Although the subjects included in this study still had orthodontic needs and a small amount of crowding and malalignment in the posterior teeth, which was not ideal normal occlusion in the full sense, such patients were classified as Class I individuals with normality patterns in the anterior region. However, the prevalence of alveolar bone dehiscence (27.46%) and fenestration (26.91%) in the anterior teeth remained high, suggesting that malocclusion and crowding were not associated with alveolar bone defects, or that they were only one of the factors. Additionally, these alveolar bone defects were more likely to be caused by unknown primary factors than secondary factors such as occlusal abnormalities and attrition, thus, indicating that some of the defects may have been physiological rather than pathological.

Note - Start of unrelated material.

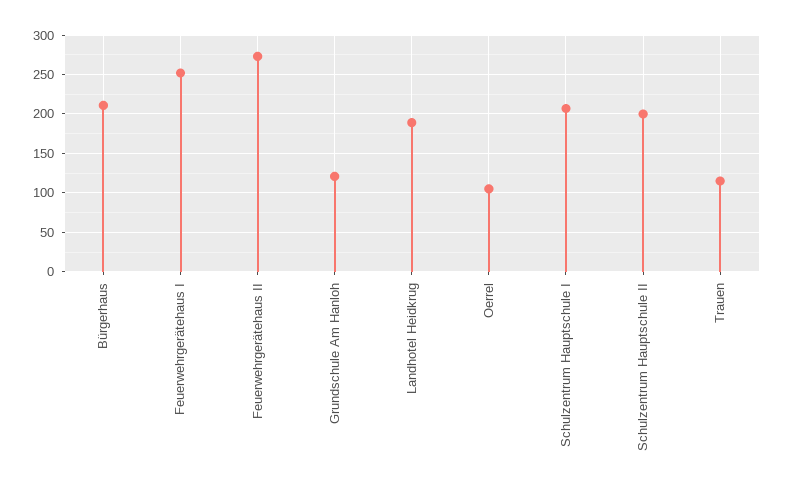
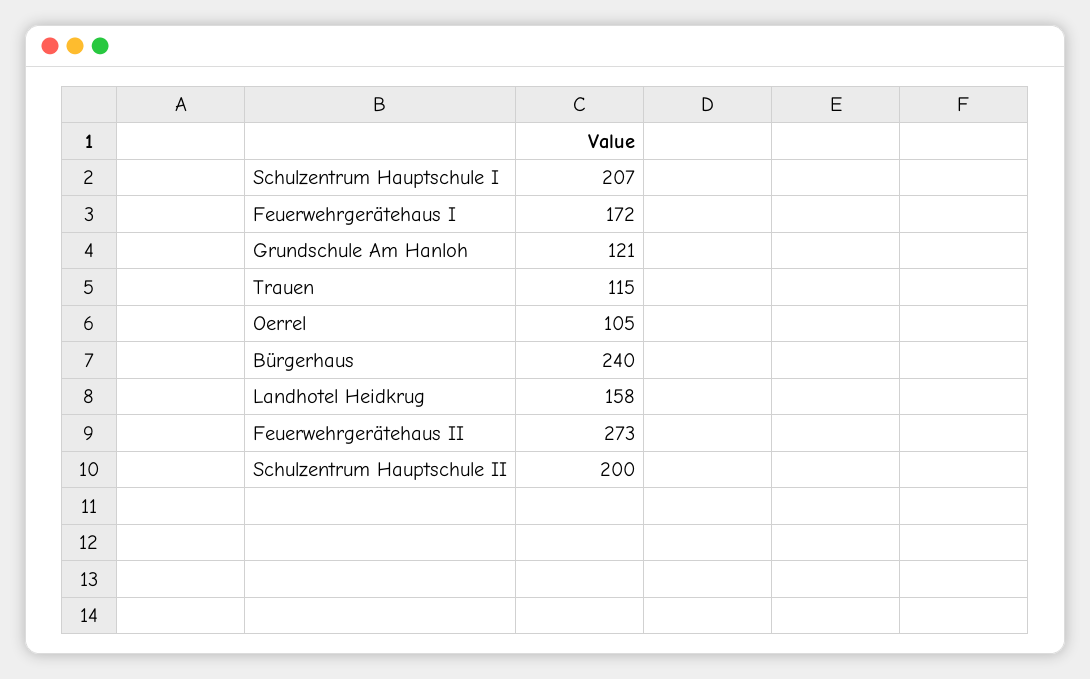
Bürgerhaus: 210 -> 240
Feuerwehrgerätehaus I: 250 -> 172
Landhotel Heidkrug: 190 -> 158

This study had some limitations. First, we included only the upper and lower anterior teeth due to the presence of some crowding and misalignment of the posterior teeth. Second, to minimize the radiation dose, retrospective CBCT data from orthodontic diagnoses and treatment planning with a pixel size of 0.25 mm were used. However, this may have reduced the accuracy of the detection of alveolar bone defects compared to smaller pixel CBCT (e.g., 0.125 mm). In addition, in this study we’ve adopted a pendulous diameter to evaluate alveolar bone dehiscence and fenestration. However, since such defects may be diverse in shapes, area, and the angle and width of two walls of the defects, in future studies, a more comprehensive evaluation should be conducted in multiple dimensions by using other variables.

Conclusion

Among all the Class I individuals with normality patterns in the anterior region, dehiscence was found in 27.46% of the evaluated anterior teeth and fenestration in 26.91% of the anterior teeth. This finding indicated that such defects were normal and common in the population, and were not closely related to the occurrence of malocclusion. Alveolar bone dehiscence and fenestration were more likely to be physiological rather than pathological, and there may be large individual variations in the incidence of such defects.